» **PROBLEM**
Count how many lines in this material contain "Sexually". The answer is that number alone.

-------------------------

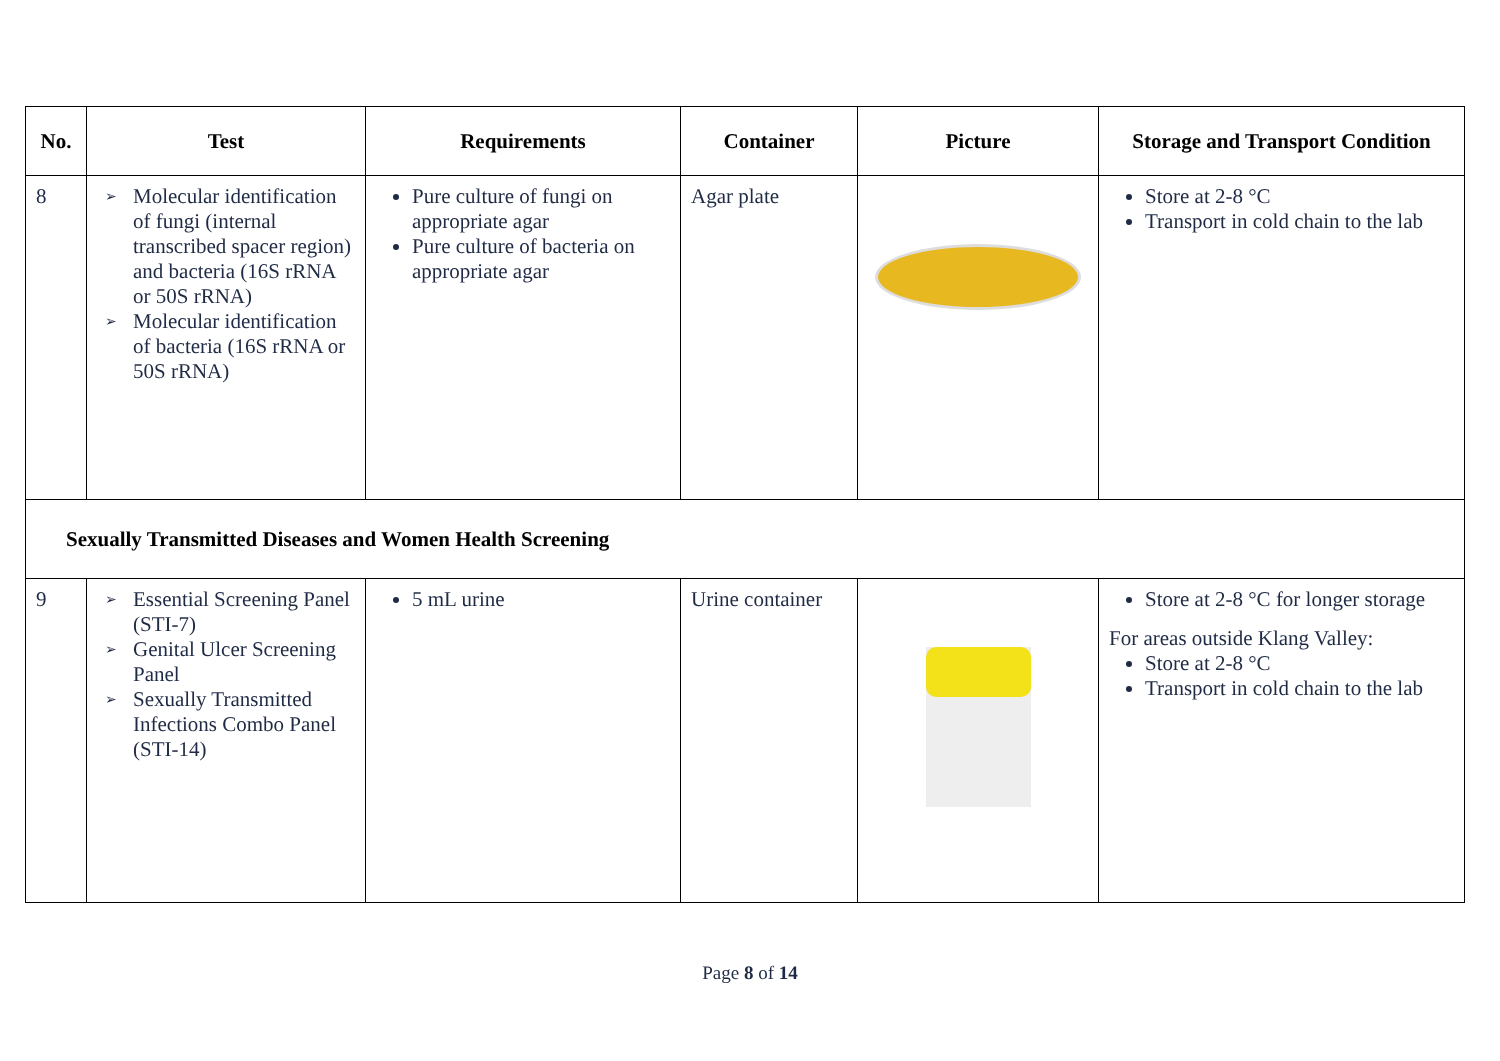| No. | Test | Requirements | Container | Picture | Storage and Transport Condition |
| --- | --- | --- | --- | --- | --- |
| 8 | ➢ Molecular identification of fungi (internal transcribed spacer region) and bacteria (16S rRNA or 50S rRNA) ➢ Molecular identification of bacteria (16S rRNA or 50S rRNA) | Pure culture of fungi on appropriate agar Pure culture of bacteria on appropriate agar | Agar plate | | Store at 2-8 °C Transport in cold chain to the lab |
| Sexually Transmitted Diseases and Women Health Screening | | | | | |
| 9 | ➢ Essential Screening Panel (STI-7) ➢ Genital Ulcer Screening Panel ➢ Sexually Transmitted Infections Combo Panel (STI-14) | 5 mL urine | Urine container | | Store at 2-8 °C for longer storage For areas outside Klang Valley: Store at 2-8 °C Transport in cold chain to the lab |
Page 8 of 14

-------------------------

» **EXERCISE RESPONSE**
2